··· Entries supplied ···

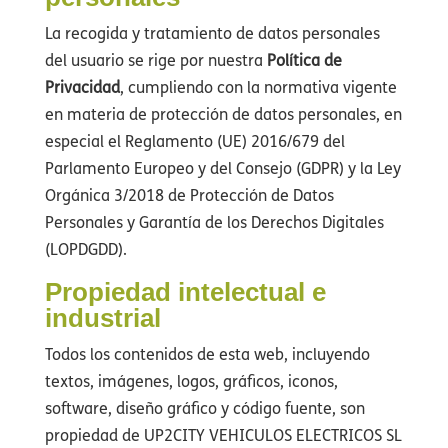
La recogida y tratamiento de datos personales
del usuario se rige por nuestra
Política de
Privacidad
, cumpliendo con la normativa vigente
en materia de protección de datos personales, en
especial el Reglamento (UE) 2016/679 del
Parlamento Europeo y del Consejo (GDPR) y la Ley
Orgánica 3/2018 de Protección de Datos
Personales y Garantía de los Derechos Digitales
(LOPDGDD).
Propiedad intelectual e
industrial
Todos los contenidos de esta web, incluyendo
textos, imágenes, logos, gráficos, iconos,
software, diseño gráfico y código fuente, son
propiedad de UP2CITY VEHICULOS ELECTRICOS SL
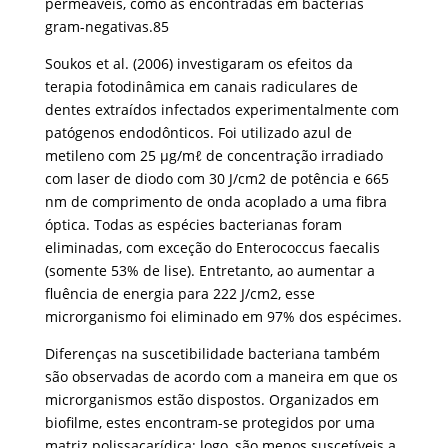
permeáveis, como as encontradas em bactérias
gram-negativas.85
Soukos et al. (2006) investigaram os efeitos da
terapia fotodinâmica em canais radiculares de
dentes extraídos infectados experimentalmente com
patógenos endodônticos. Foi utilizado azul de
metileno com 25 μg/mℓ de concentração irradiado
com laser de diodo com 30 J/cm2 de potência e 665
nm de comprimento de onda acoplado a uma fibra
óptica. Todas as espécies bacterianas foram
eliminadas, com exceção do Enterococcus faecalis
(somente 53% de lise). Entretanto, ao aumentar a
fluência de energia para 222 J/cm2, esse
microrganismo foi eliminado em 97% dos espécimes.
Diferenças na suscetibilidade bacteriana também
são observadas de acordo com a maneira em que os
microrganismos estão dispostos. Organizados em
biofilme, estes encontram-se protegidos por uma
matriz polissacarídica; logo, são menos suscetíveis a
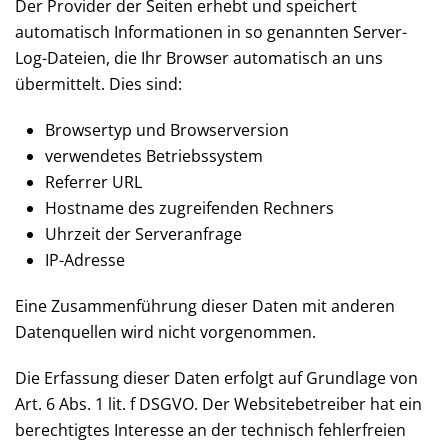
Der Provider der Seiten erhebt und speichert
automatisch Informationen in so genannten Server-
Log-Dateien, die Ihr Browser automatisch an uns
übermittelt. Dies sind:
Browsertyp und Browserversion
verwendetes Betriebssystem
Referrer URL
Hostname des zugreifenden Rechners
Uhrzeit der Serveranfrage
IP-Adresse
Eine Zusammenführung dieser Daten mit anderen
Datenquellen wird nicht vorgenommen.
Die Erfassung dieser Daten erfolgt auf Grundlage von
Art. 6 Abs. 1 lit. f DSGVO. Der Websitebetreiber hat ein
berechtigtes Interesse an der technisch fehlerfreien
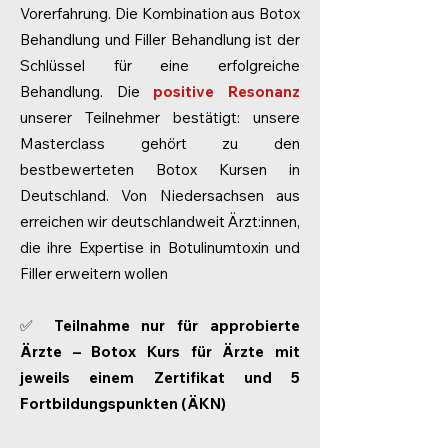
Vorerfahrung. Die Kombination aus Botox
Behandlung und Filler Behandlung ist der
Schlüssel für eine erfolgreiche
Behandlung.
Die
positive Resonanz
unserer Teilnehmer bestätigt: unsere
Masterclass gehört zu den
bestbewerteten Botox Kursen in
Deutschland.
Von Niedersachsen aus
erreichen wir deutschlandweit Ärzt:innen,
die ihre Expertise in Botulinumtoxin und
Filler erweitern wollen
✅
Teilnahme nur für approbierte
Ärzte – Botox Kurs für Ärzte mit
jeweils einem Zertifikat und 5
Fortbildungspunkten (ÄKN)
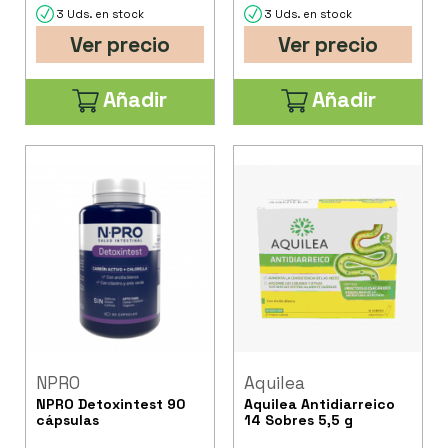
3 Uds. en stock
3 Uds. en stock
Ver precio
Ver precio
Añadir
Añadir
NPRO
Aquilea
NPRO Detoxintest 90
Aquilea Antidiarreico
cápsulas
14 Sobres 5,5 g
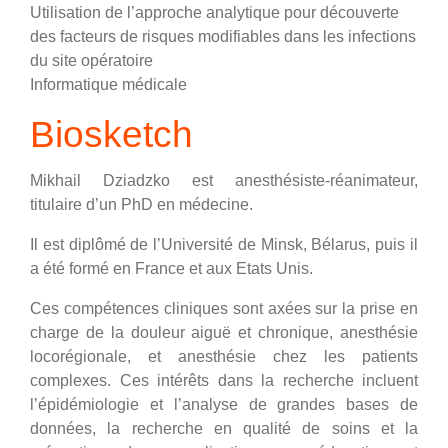
Utilisation de l’approche analytique pour découverte
des facteurs de risques modifiables dans les infections
du site opératoire
Informatique médicale
Biosketch
Mikhail Dziadzko est anesthésiste-réanimateur,
titulaire d’un PhD en médecine.
Il est diplômé de l’Université de Minsk, Bélarus, puis il
a été formé en France et aux Etats Unis.
Ces compétences cliniques sont axées sur la prise en
charge de la douleur aiguë et chronique, anesthésie
locorégionale, et anesthésie chez les patients
complexes. Ces intérêts dans la recherche incluent
l’épidémiologie et l’analyse de grandes bases de
données, la recherche en qualité de soins et la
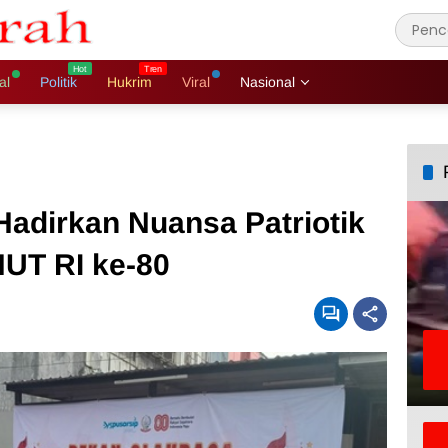
al
Politik
Hukrim
Viral
Nasional
Hadirkan Nuansa Patriotik
HUT RI ke-80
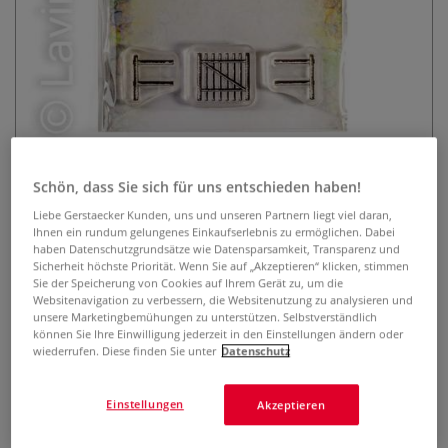
Lavinia Stempel, Gate and Fence
Schön, dass Sie sich für uns entschieden haben!
Liebe Gerstaecker Kunden, uns und unseren Partnern liegt viel daran,
0 Bewertungen
Ihnen ein rundum gelungenes Einkaufserlebnis zu ermöglichen. Dabei
haben Datenschutzgrundsätze wie Datensparsamkeit, Transparenz und
Der transparente Lavinia Stempel ist optimal geeignet, um
Sicherheit höchste Priorität. Wenn Sie auf „Akzeptieren“ klicken, stimmen
mit Hilfe eines Acryl-Stempelblocks zauberhafte Karten,
Sie der Speicherung von Cookies auf Ihrem Gerät zu, um die
Einladungen, Scrapbooks u.v.m. zu gestalten. Selbsthaftend
Websitenavigation zu verbessern, die Websitenutzung zu analysieren und
unsere Marketingbemühungen zu unterstützen. Selbstverständlich
und wiederverwendbar.
Mehr
können Sie Ihre Einwilligung jederzeit in den Einstellungen ändern oder
wiederrufen. Diese finden Sie unter
Datenschutz
7,31 €
inklusive 20% bzw. 10% MwSt,
Einstellungen
Akzeptieren
ggf. zuzüglich
Versandkosten
.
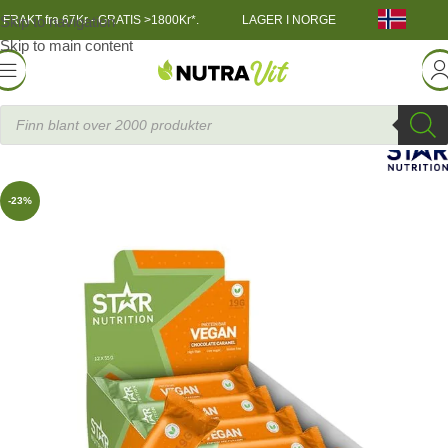
Skip to navigation
FRAKT fra 67Kr - GRATIS >1800Kr*.
LAGER I NORGE
Skip to main content
INGSNÆRING
»
12 x Star Nutrition Vegan Protein bar, 55 g
-23%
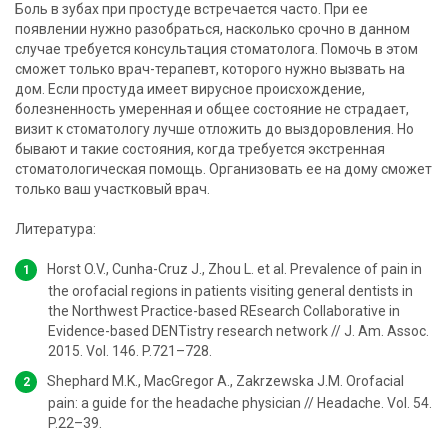
Боль в зубах при простуде встречается часто. При ее
появлении нужно разобраться, насколько срочно в данном
случае требуется консультация стоматолога. Помочь в этом
сможет только врач-терапевт, которого нужно вызвать на
дом. Если простуда имеет вирусное происхождение,
болезненность умеренная и общее состояние не страдает,
визит к стоматологу лучше отложить до выздоровления. Но
бывают и такие состояния, когда требуется экстренная
стоматологическая помощь. Организовать ее на дому сможет
только ваш участковый врач.
Литература:
Horst O.V., Cunha-Cruz J., Zhou L. et al. Prevalence of pain in
the orofacial regions in patients visiting general dentists in
the Northwest Practice-based REsearch Collaborative in
Evidence-based DENTistry research network // J. Am. Assoc.
2015. Vol. 146. P.721–728.
Shephard M.K., MacGregor A., Zakrzewska J.M. Orofacial
pain: a guide for the headache physician // Headache. Vol. 54.
P.22–39.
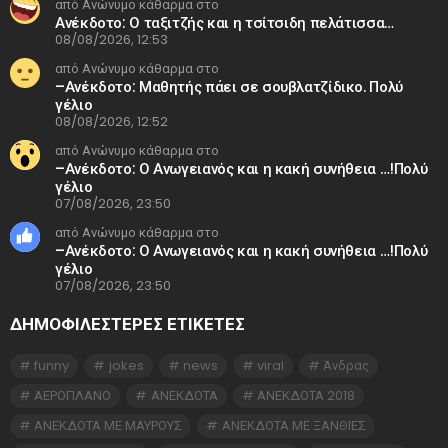
από Ανώνυμο κάθαρμα στο
Ανέκδοτο: Ο ταξιτζής και η τσίτσιδη πελάτισσα…
08/08/2026, 12:53
από Ανώνυμο κάθαρμα στο
–Ανέκδοτο: Μαθητής πάει σε σουβλατζίδικο. Πολύ
γέλιο
08/08/2026, 12:52
από Ανώνυμο κάθαρμα στο
–Ανέκδοτο: Ο Ανωγειανός και η κακή συνήθεια …!Πολύ
γέλιο
07/08/2026, 23:50
από Ανώνυμο κάθαρμα στο
–Ανέκδοτο: Ο Ανωγειανός και η κακή συνήθεια …!Πολύ
γέλιο
07/08/2026, 23:50
ΔΗΜΟΦΙΛΕΣΤΕΡΕΣ ΕΤΙΚΈΤΕΣ
funny
jokes
news
viral
Άνδρας
ΑΕΡΟΠΛΑΝΟ
ΑΝΕΚΔΟΤΑ
ΑΝΕΚΔΟΤΑ 2018
ΑΝΕΚΔΟΤΑ ΜΕ ΜΑΥΡΟΥΣ
ΑΝΕΚΔΟΤΑ ΜΕ ΞΑΝΘΙΕΣ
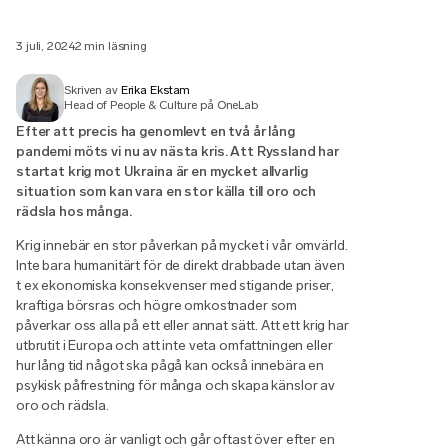
3 juli, 2024
2 min läsning
Skriven av
Erika Ekstam
Head of People & Culture på OneLab
Efter att precis ha genomlevt en två år lång
pandemi möts vi nu av nästa kris. Att Ryssland har
startat krig mot Ukraina är en mycket allvarlig
situation som kan vara en stor källa till oro och
rädsla hos många.
Krig innebär en stor påverkan på mycket i vår omvärld.
Inte bara humanitärt för de direkt drabbade utan även
t ex ekonomiska konsekvenser med stigande priser,
kraftiga börsras och högre omkostnader som
påverkar oss alla på ett eller annat sätt. Att ett krig har
utbrutit i Europa och att inte veta omfattningen eller
hur lång tid något ska pågå kan också innebära en
psykisk påfrestning för många och skapa känslor av
oro och rädsla.
Att känna oro är vanligt och går oftast över efter en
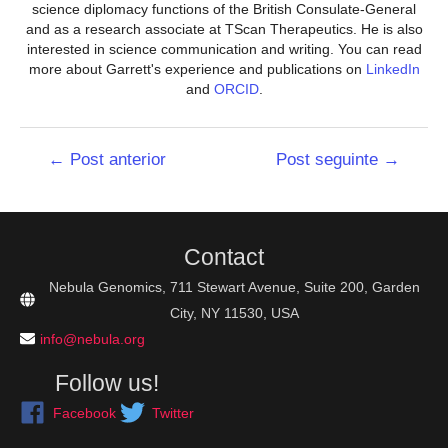
science diplomacy functions of the British Consulate-General
and as a research associate at TScan Therapeutics. He is also
interested in science communication and writing. You can read
more about Garrett's experience and publications on
LinkedIn
and
ORCID
.
Navegação
←
Post anterior
Post seguinte
→
de
Post
Contact
Nebula Genomics, 711 Stewart Avenue, Suite 200, Garden
City, NY 11530, USA
info@nebula.org
Follow us!
Facebook
Twitter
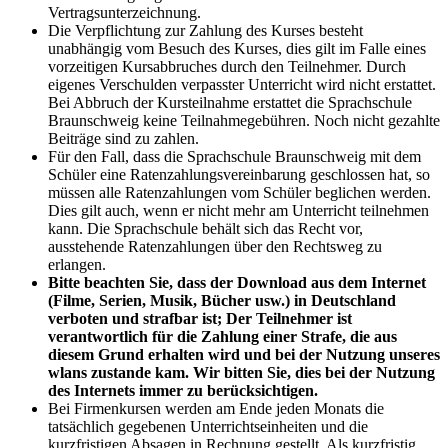
Vertragsunterzeichnung.
Die Verpflichtung zur Zahlung des Kurses besteht
unabhängig vom Besuch des Kurses, dies gilt im Falle eines
vorzeitigen Kursabbruches durch den Teilnehmer. Durch
eigenes Verschulden verpasster Unterricht wird nicht erstattet.
Bei Abbruch der Kursteilnahme erstattet die Sprachschule
Braunschweig keine Teilnahmegebühren. Noch nicht gezahlte
Beiträge sind zu zahlen.
Für den Fall, dass die Sprachschule Braunschweig mit dem
Schüler eine Ratenzahlungsvereinbarung geschlossen hat, so
müssen alle Ratenzahlungen vom Schüler beglichen werden.
Dies gilt auch, wenn er nicht mehr am Unterricht teilnehmen
kann. Die Sprachschule behält sich das Recht vor,
ausstehende Ratenzahlungen über den Rechtsweg zu
erlangen.
Bitte beachten Sie, dass der Download aus dem Internet
(Filme, Serien, Musik, Bücher usw.) in Deutschland
verboten und strafbar ist; Der Teilnehmer ist
verantwortlich für die Zahlung einer Strafe, die aus
diesem Grund erhalten wird und bei der Nutzung unseres
wlans zustande kam. Wir bitten Sie, dies bei der Nutzung
des Internets immer zu berücksichtigen.
Bei Firmenkursen werden am Ende jeden Monats die
tatsächlich gegebenen Unterrichtseinheiten und die
kurzfristigen Absagen in Rechnung gestellt. Als kurzfristig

···

**Requirement**.
Reproduce only the lines from the first line of the entries through the line containing "biofilme, estes encontram-se", exactly and with both ends kept. Omit the pictures.

**Output of the exercise**.
La recogida y tratamiento de datos personales
del usuario se rige por nuestra
Política de
Privacidad
, cumpliendo con la normativa vigente
en materia de protección de datos personales, en
especial el Reglamento (UE) 2016/679 del
Parlamento Europeo y del Consejo (GDPR) y la Ley
Orgánica 3/2018 de Protección de Datos
Personales y Garantía de los Derechos Digitales
(LOPDGDD).
Propiedad intelectual e
industrial
Todos los contenidos de esta web, incluyendo
textos, imágenes, logos, gráficos, iconos,
software, diseño gráfico y código fuente, son
propiedad de UP2CITY VEHICULOS ELECTRICOS SL
permeáveis, como as encontradas em bactérias
gram-negativas.85
Soukos et al. (2006) investigaram os efeitos da
terapia fotodinâmica em canais radiculares de
dentes extraídos infectados experimentalmente com
patógenos endodônticos. Foi utilizado azul de
metileno com 25 μg/mℓ de concentração irradiado
com laser de diodo com 30 J/cm2 de potência e 665
nm de comprimento de onda acoplado a uma fibra
óptica. Todas as espécies bacterianas foram
eliminadas, com exceção do Enterococcus faecalis
(somente 53% de lise). Entretanto, ao aumentar a
fluência de energia para 222 J/cm2, esse
microrganismo foi eliminado em 97% dos espécimes.
Diferenças na suscetibilidade bacteriana também
são observadas de acordo com a maneira em que os
microrganismos estão dispostos. Organizados em
biofilme, estes encontram-se protegidos por uma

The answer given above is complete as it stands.